When something goes wrong, the env tells you what happened:
env.transcript()— the ordered log of gateway events and REST calls (auto-attached to failing pytest tests).env.http_log— every REST request the bot made, to assert on or inspect.env.errors— exceptions the bot swallowed.env.inject_error("POST", "/channels/*/messages", status=500)— make matching REST calls fail, to test your bot's error handling.env.restart_bot()— restart the bot while the virtual world persists, to prove persistent views re-attach.
How it works
discord.py has two narrow seams: every REST call funnels through HTTPClient.request, and every
gateway event enters through ConnectionState.parsers. SimCord replaces the first with a fake
routed to an in-memory backend — a single source of truth for guilds, channels, members,
messages, commands and interactions — and injects Discord-shaped payloads through the second.

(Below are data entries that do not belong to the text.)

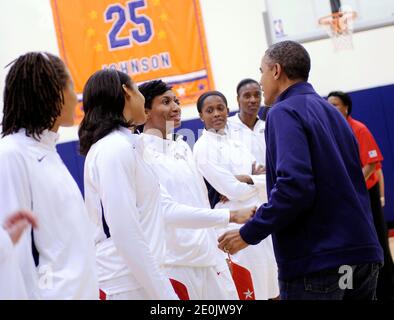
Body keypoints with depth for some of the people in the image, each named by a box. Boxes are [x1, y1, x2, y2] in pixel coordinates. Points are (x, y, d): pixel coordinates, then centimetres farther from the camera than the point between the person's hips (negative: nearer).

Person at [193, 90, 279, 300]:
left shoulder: (235, 144, 15)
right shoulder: (203, 147, -8)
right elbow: (234, 190, -15)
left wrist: (248, 179, -12)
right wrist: (258, 179, 0)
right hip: (234, 224, -7)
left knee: (266, 288, 11)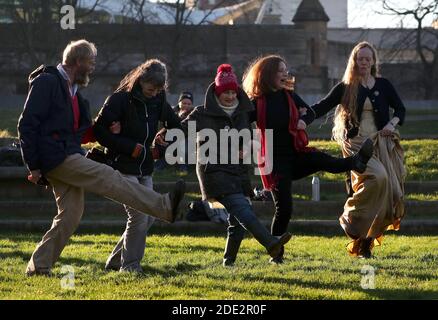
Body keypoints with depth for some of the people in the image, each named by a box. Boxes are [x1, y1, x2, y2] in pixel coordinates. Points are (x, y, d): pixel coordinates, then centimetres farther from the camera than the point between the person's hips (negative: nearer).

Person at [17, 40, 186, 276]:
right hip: (56, 157, -10)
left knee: (70, 215, 6)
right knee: (109, 178, -13)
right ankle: (164, 207, -15)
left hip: (69, 157, 10)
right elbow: (27, 124, -14)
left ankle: (38, 266, 9)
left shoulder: (73, 90, 20)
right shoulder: (47, 82, -9)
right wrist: (34, 166, -17)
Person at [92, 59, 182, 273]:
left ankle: (115, 261, 17)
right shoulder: (120, 99, -13)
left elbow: (174, 125, 22)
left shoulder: (158, 100, 5)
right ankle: (130, 263, 0)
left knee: (148, 218, 6)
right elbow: (100, 131, -16)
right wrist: (130, 147, -16)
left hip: (145, 169, 7)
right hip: (124, 167, -7)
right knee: (139, 216, -14)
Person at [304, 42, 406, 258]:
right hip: (356, 143, -3)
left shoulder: (383, 85, 12)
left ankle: (364, 244, 2)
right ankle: (351, 218, -12)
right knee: (377, 177, -29)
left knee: (387, 190, -5)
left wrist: (392, 123, -3)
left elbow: (400, 109, 17)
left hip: (381, 142, 3)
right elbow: (322, 107, 0)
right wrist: (304, 119, -16)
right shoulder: (345, 88, 5)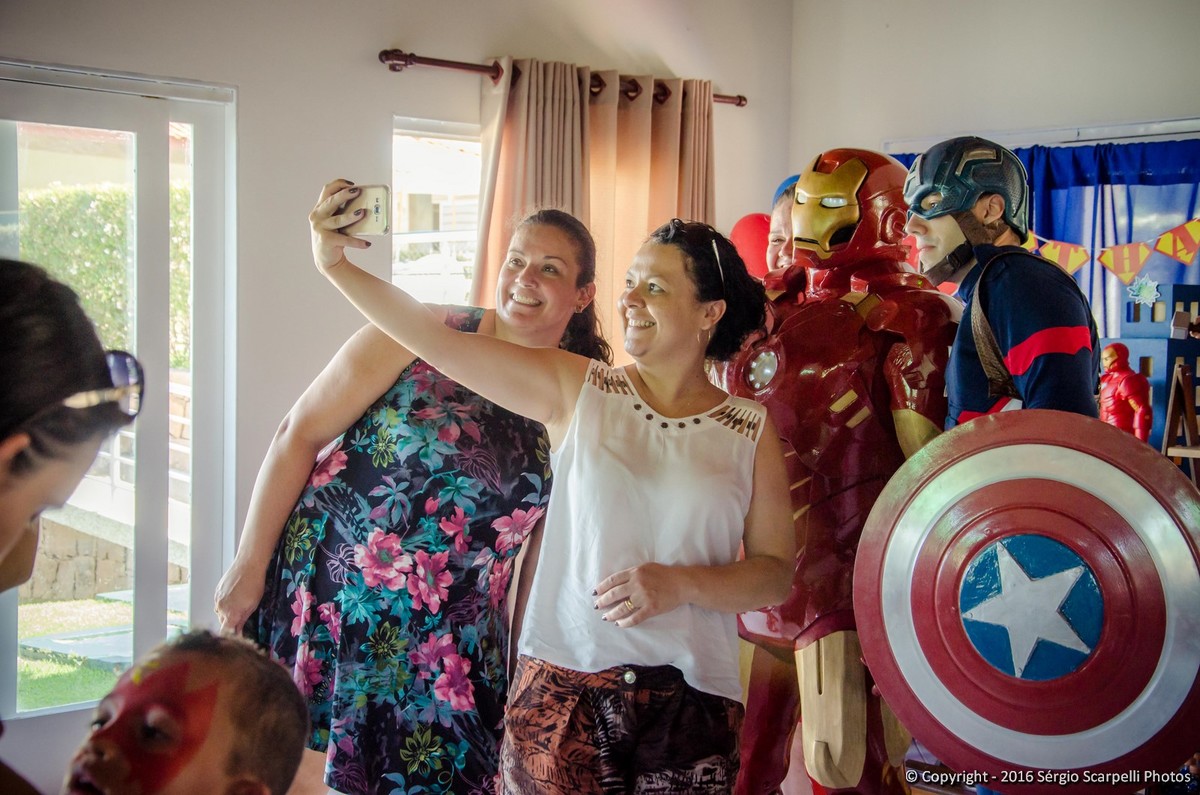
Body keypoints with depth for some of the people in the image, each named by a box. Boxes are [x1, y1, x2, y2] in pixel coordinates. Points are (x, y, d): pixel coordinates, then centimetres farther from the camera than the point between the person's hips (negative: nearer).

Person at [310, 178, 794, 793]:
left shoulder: (752, 431, 2)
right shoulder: (576, 390, 2)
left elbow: (777, 574, 2)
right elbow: (439, 342, -5)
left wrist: (679, 584, -14)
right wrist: (336, 264, -12)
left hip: (690, 701, 1)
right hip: (564, 691, 0)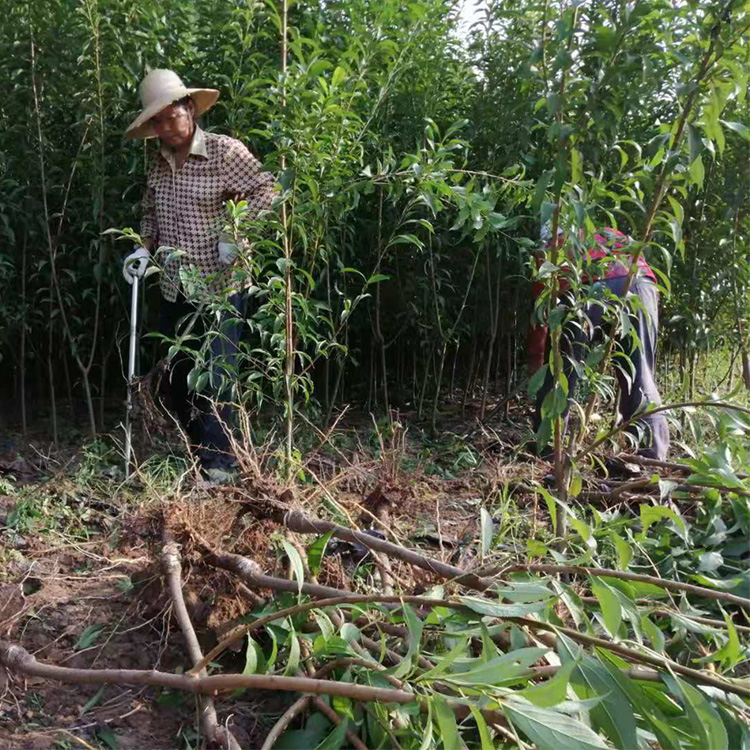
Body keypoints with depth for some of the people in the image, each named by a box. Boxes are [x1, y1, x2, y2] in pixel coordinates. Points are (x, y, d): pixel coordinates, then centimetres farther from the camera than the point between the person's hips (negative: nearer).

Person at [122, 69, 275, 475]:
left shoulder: (224, 151, -9)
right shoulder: (158, 165, 10)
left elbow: (265, 189, -11)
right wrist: (144, 249, 5)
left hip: (219, 289, -7)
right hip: (174, 292, 7)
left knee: (216, 379, -9)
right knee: (179, 379, 12)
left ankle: (219, 466, 0)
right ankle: (197, 459, 27)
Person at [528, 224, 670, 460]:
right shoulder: (607, 234, 44)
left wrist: (535, 359, 38)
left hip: (587, 289, -2)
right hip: (638, 284, 2)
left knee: (560, 370, 12)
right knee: (640, 377, 9)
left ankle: (545, 445, 13)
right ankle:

Everything between those seams, which is everything your bot touches, is real discord.py running
unmodified.
test ──► builders/actors ──► virtual backend (single source of truth)
│ │
gateway payloads ▼ ▼ REST responses
ConnectionState.parsers FakeHTTPClient route table
│ ▲
▼ │
your real, unmodified bot
More in the architecture docs.
SimCord vs. the alternatives
| SimCord | dpytest | Manual test server | |
|---|---|---|---|
| No network / no token | ✅ | ✅ | ❌ |
| Real discord.py internals | ✅ | Partial | ✅ |
| Slash commands & components | ✅ | ❌ | ✅ |
| Authentic error codes | ✅ | ❌ | ✅ |
| Time control | ✅ | ❌ | ❌ |
| Failure transcripts | ✅ | ❌ | ❌ |
| Maintained for discord.py 2.x | ✅ | ❌ | — |
Coming from dpytest? See the migration guide.
Documentation
| 🚀 Quickstart | Get a first test running. |
| 🧠 Core concepts | Builders, actors, queries — the model. |
| 📖 Guides | Messages, interactions, components, permissions, threads, time control, diagnostics. |
| 🍳 Recipes | Copy-paste patterns for common cases. |
| 📋 Parity matrix | Exactly what's implemented. |
| 🔖 API reference | Every public object and verb. |
Contributing
See CONTRIBUTING.md. Bug reports with a failing test are gold. If your bot hits an unimplemented route, the error names it — please open a parity gap issue.
License
MIT. Unofficial — not affiliated with Discord Inc. or the discord.py project.